Demetrios – The Big Cynical Adventure on PC
When a game leads with a subtitle like “The Big Cynical Adventure”, there’s a clear course set for the tone of things to come. With its rude, lazy protagonist and healthy dose of crude humor, Demetrios lives up to expectations. Still, there’s more to this point-and-click story than mere toilet jokes and an emotionally-stunted leading role. Puzzles, minigames, and more await those who dive into everything Demetrios has to offer.
Demetrios begins when our would-be hero, largely-inept “antiques” dealer Bjorn Thoren, receives a late-night phone call warning him of danger. Not long after, Bjorn is knocked out cold by an intruder, and wakes to find that a tablet from a recently-acquired statue has been stolen. Our story begins as Bjorn searches his apartment for clues, and attempts to put together a case to bring to the local police to prove the gravity of the situation.

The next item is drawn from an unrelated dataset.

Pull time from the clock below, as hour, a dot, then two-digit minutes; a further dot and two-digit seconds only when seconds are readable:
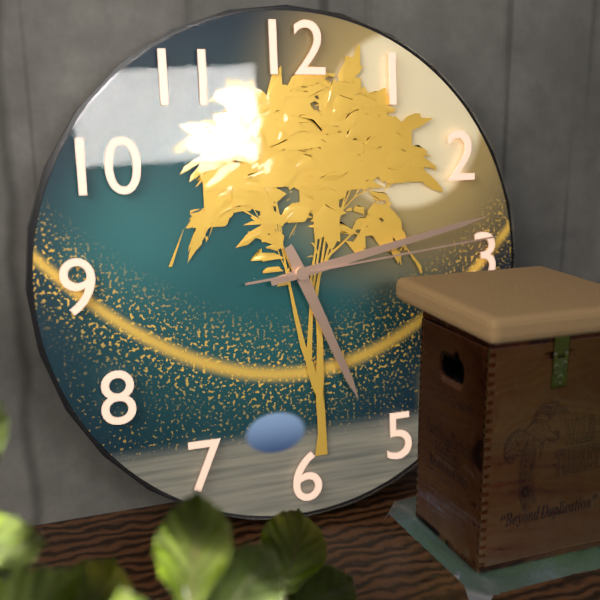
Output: 5.13.14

Of course, as with any adventure game, nothing in Demetrios is simple. Bjorn will have to deal with a price-gouging ice cream man, his neighbor’s back-talking daughter, and plenty of other colorful characters along the way. Genre-typical item combinations and puzzles also feature heavily throughout gameplay alongside a variety of minigames including fishing, racing, and carnival claw machines, to name a few.

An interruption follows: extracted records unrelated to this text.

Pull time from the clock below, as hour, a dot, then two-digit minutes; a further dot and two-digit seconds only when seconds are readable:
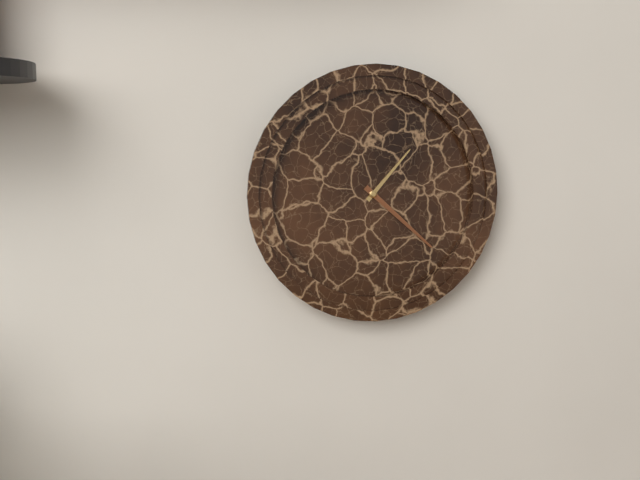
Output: 1.22
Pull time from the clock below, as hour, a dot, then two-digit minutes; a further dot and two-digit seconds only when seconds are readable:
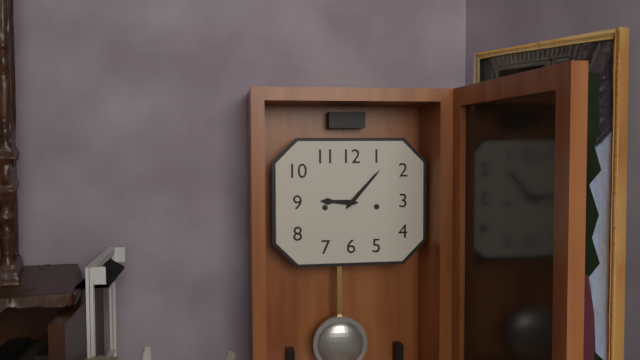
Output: 9.07
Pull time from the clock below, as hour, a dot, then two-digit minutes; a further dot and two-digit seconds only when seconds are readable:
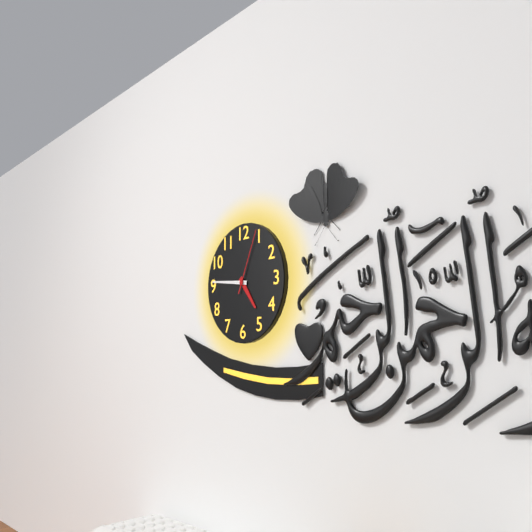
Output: 4.46.04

Beneath its veneer of crass jokes and misanthropy, Demetrios is a reasonably solid adventure game. Well-drawn scenes present a vivid world, and even offer a hidden-object task within each location. Each screen hides three (very small) cookies, which can be sought out both for completion’s sake and to be used for hints on how to proceed if players get stuck. This dual purpose provides ample justification for players to comb every new locale, and keeps the game moving along nicely when necessary.
Demetrios also shakes things up, with each chapter opening up new places to explore and tasks to complete. Even after Bjorn has seen his assailant put behind bars, the mystery remains as to the thief’s true motivations. The trail leads to the insular nation of Nogo, the origin of the bizarre statue at the center of the earlier robbery. A new cast of characters and challenges to overcome await, with plenty of the game’s rude humor to accompany them.
With its hand-drawn environments, plentiful jokes, and reasonable 8-12 hours of play, Demetrios has a lot going for it. Since a heaping helping of hints can be found along the way, even those who aren’t as puzzle-savvy can even find their way through this bizarre mystery. While the style may not fit with everyone’s preferences, those who don’t mind the crude approach are likely to get their money’s worth for the $9.99 price tag on the game’s official website, or on Steam.